Excerpted passage:
== Segment start ==

Tuesday, January 22, 2008

Open Source Game Development: Partnering with Whom?

I'm sure it is tiresome for everyone involved, but I can't let slide without comment the posts over at the MacArthur Spotlight that are full of happy rhetoric about equality, inclusiveness, openness, etc. and based on proprietary software. In the latest installment, Colleen Macklin responds:

PETLab’s prototyping efforts focus not only on XNA/XBOX but on a wide range of gaming and design platforms, some commercial, some open source, some somewhere in-between. We are interested in developing relationships with a diverse set of companies and organizations in an effort to understand how pro-social themed games can enable different forms of learning.

The problem is that, while open source software development is deeply collaborative, the only thing you're going to get from your "partners" is code and maybe some moral support. You aren't going to get cash money. Microsoft will give you money. EA will give you money. The Python Foundation? Not so much. These projects are as dependent on income as any business; they have to chase the money.

== Segment end ==

Extracted text data from pages:

== Segment start ==

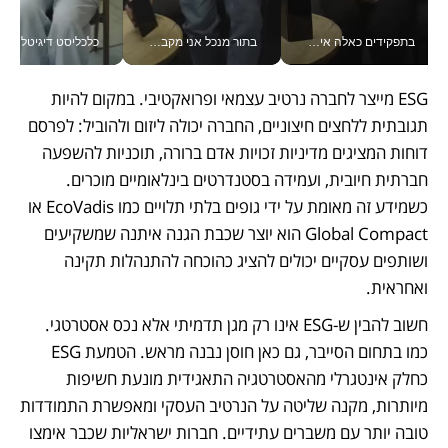
בתפקידים כאלה אי אפשר לחכות: אושרת לוי מניעה השקעות ענק מהטלפון_v
בתור מנכל אני מקבל מאות החלטות ביום, וה- Galaxy Z Fold8 Ultra עוזר לי לחתוך אותן מהר יותר_v
כלכליסט דיגיטל
ESG מייצר לחברה נרטיב עצמאי ופרואקטיבי. במקום להיות 
תגובתית ללחצים חיצוניים, החברה יכולה ליזום ולהוביל: לפרסם 
דוחות המציגים מדיניות זכויות אדם ברורה, תוכניות להשפעה 
חברתית חיובית, ועמידה בסטנדרטים בינלאומיים מוכרים. 
כשמידע זה מאומת על ידי גופים בלתי תלויים כמו EcoVadis או 
Global Compact הוא יוצר שכבת הגנה איתנה שמשקיעים 
ושותפים עסקיים יכולים להציג כהוכחה להתנהלות תקינה 
ואחראית.
חשוב להבין ש-ESG אינו רק מגן תדמיתי אלא נכס אסטרטגי. 
כמו בתחום הסייבר, גם כאן חוסן נבנה מראש. הטמעת ESG 
כחלק אינטגרלי מהאסטרטגיה התאגידית מונעת חשיפות 
מיותרות, מקנה שליטה על הנרטיב העסקי ומאפשרת התמודדות 
טובה יותר עם משברים עתידיים. חברות ישראליות שכבר אימצו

== Segment end ==

Tasks:
a – In the post on open source game development, which two companies does the writer say will give you money?
b – Pick up the post on open source game development after its last sentence and keep writing it.
These entries have no connection to the post on open source game development.

Responses to the exercise:
a – Microsoft and EA.

b –
The reason I nag about this stuff is not because I think it is clever or charming, but because in the long run there will have to be a reckoning. At some point, the foundations have to realize that it is a bad deal for them to underwrite projects based on proprietary software, even though corporations are willing to pick up some of the up front cost.

One of the reasons I'm having a little trouble taking simple pleasure in using my XO is because how that plays out, and in particular whether or not Sugar really works, will have a huge impact on how quickly this change happens. It is easy to imagine in three, for or five years people looking back at this period and seeing on one hand, MacArthur's investment in Second Life (unlikely to still be important), the XBox (third place gaming system), and various other forgotten non-commercial, non-free projects, and on the other hand, the OLPC Foundation's investment in Sugar and a subsequently explosive ecosystem of free software from around the world. Hopefully it will be obvious who is the model for the future. The possibilities just magnify my anxiety about Sugar's evident warts.

Later... It occurs to me that I should note Red Hat's investment in OLPC and Sugar. There are many examples of corporations contributing to open source development in general, however, there is no open source gaming industry, so it is particularly unlikely to happen in gaming research.